### Problem
Reproduce the text of every record below word for word, leaving out the pictures.

Dataset entries:
----

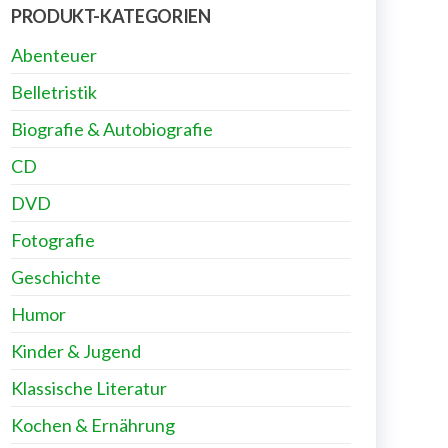
PRODUKT-KATEGORIEN
Abenteuer
Belletristik
Biografie & Autobiografie
CD
DVD
Fotografie
Geschichte
Humor
Kinder & Jugend
Klassische Literatur
Kochen & Ernährung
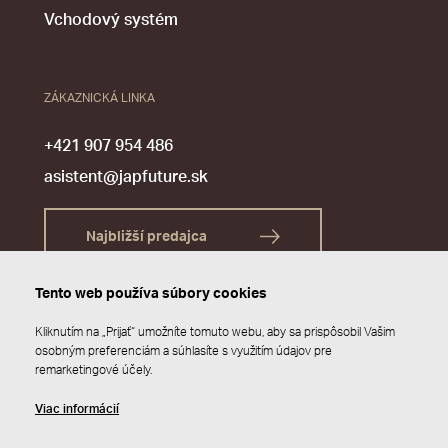
Vchodový systém
ZÁKAZNICKÁ LINKA
+421 907 954 486
asistent@japfuture.sk
Najbližší predajca
Tento web používa súbory cookies
Kliknutím na „Prijať“ umožníte tomuto webu, aby sa prispôsobil Vašim
osobným preferenciám a súhlasíte s využitím údajov pre
remarketingové účely.
Viac informácií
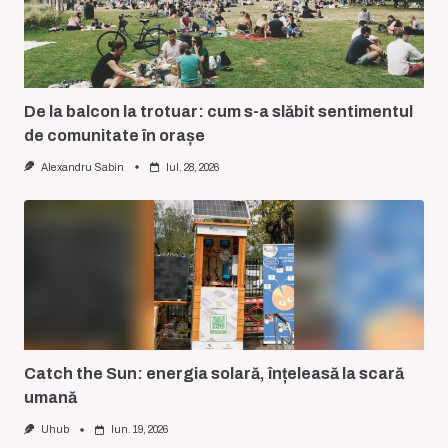
De la balcon la trotuar: cum s-a slăbit sentimentul
de comunitate în orașe
Alexandru Sabin
Iul. 28, 2026
Catch the Sun: energia solară, înțeleasă la scară
umană
Uhub
Iun. 19, 2026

----

### Written solution
PRODUKT-KATEGORIEN
Abenteuer
Belletristik
Biografie & Autobiografie
CD
DVD
Fotografie
Geschichte
Humor
Kinder & Jugend
Klassische Literatur
Kochen & Ernährung
Vchodový systém
ZÁKAZNICKÁ LINKA
+421 907 954 486
asistent@japfuture.sk
Najbližší predajca
Tento web používa súbory cookies
Kliknutím na „Prijať“ umožníte tomuto webu, aby sa prispôsobil Vašim
osobným preferenciám a súhlasíte s využitím údajov pre
remarketingové účely.
Viac informácií
De la balcon la trotuar: cum s-a slăbit sentimentul
de comunitate în orașe
Alexandru Sabin
Iul. 28, 2026
Catch the Sun: energia solară, înțeleasă la scară
umană
Uhub
Iun. 19, 2026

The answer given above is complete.